Uludağ Üniversitesi’ndeki öğrencilik yıllarında Emirsultan Mahallesi’nde kalan ve Bursa’nın ruhâniyetli kimliğinden fazlasıyla etkilenen Başkan Aktaş, sabah ilk ışıklarından gecenin karanlıklara kadar her sokağını adım adım gezdiği Bursa’ya alan sevdasını daha önce ‘Benim Bursa’m’ şiiriyle kaleme almıştı. Başkan Aktaş’ın seslendirdiği bu şiir, özellikle sosyal medyada büyük beğeni toplarken, Başkan o şiirinde Bursa’yı ’Bereketin sonsuz bahçesi’ olarak tanımlamıştı.
Yoğun iş temposuna rağmen, fırsat buldukça Bursa için kalem oynatan Başkan Aktaş, Sevgililer Günü’nde Bursa’ya olan aşkını yine şiirle ifade etti.
İşte Başkan Aktaş’ın ‘Bu şehir benim ömrüm’ şiiri:
“Bu şehirde büyüdüm, bu şehirde ağladım, bu şehirde sevdim, bu şehirde güldüm…/ Bu şehir benim ömrüm. / Çarşısını, esnafını, şu pazarcı sedasını…/ Avuç avuç şeker satanı, şeker alan çocuklarını…/ Huzur kokan sokaklarını, yılların şahidi kaldırım taşlarını…/ Pencereye vuran yağmurun sesini, toprağa düşen kar tanesini…/ Şu heybetli çınarı, tarihe yön veren medeniyetin ulu hakanlarını…/ Yüzümü ısıtan lodosu, içimi ferahlatan Uludağ’ı…/ Ben bu şehrin her karışını, 7’den 70’e her yaşını…/ Ben bu şehri canla başla, yeşil beyaz bir aşkla seviyorum…/ Bizim aşkımız da sevdamız da Bursa…

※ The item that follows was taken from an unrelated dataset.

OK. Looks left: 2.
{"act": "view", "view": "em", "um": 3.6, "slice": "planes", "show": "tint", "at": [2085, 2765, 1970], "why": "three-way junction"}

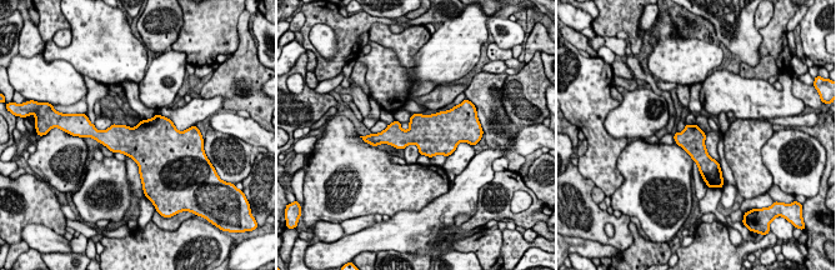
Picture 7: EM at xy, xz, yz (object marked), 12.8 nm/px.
{"act": "keep", "found": "all the same neuron"}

Yazma konusunda üst düzey bir kabiliyeti olmadığını ancak şiire meraklı olduğunu belirten Başkan Aktaş, “Bursa’yı sabahın çok erken saatlerinden gecenin birine, ikisine kadar o kadar derinden yaşıyorum. Bursa’yla o kadar özdeşleştim ki, samimiyetle Bursa’ya karşı hislerimi kaleme aldım. “Benim Bursa’m” şiirimde olduğu gibi yine güzel bir çalışma ortaya çıktı. Bir işi severek, isteyerek ve gönülden yapan herkesin bir şeyler yazabileceğini düşünüyorum” dedi.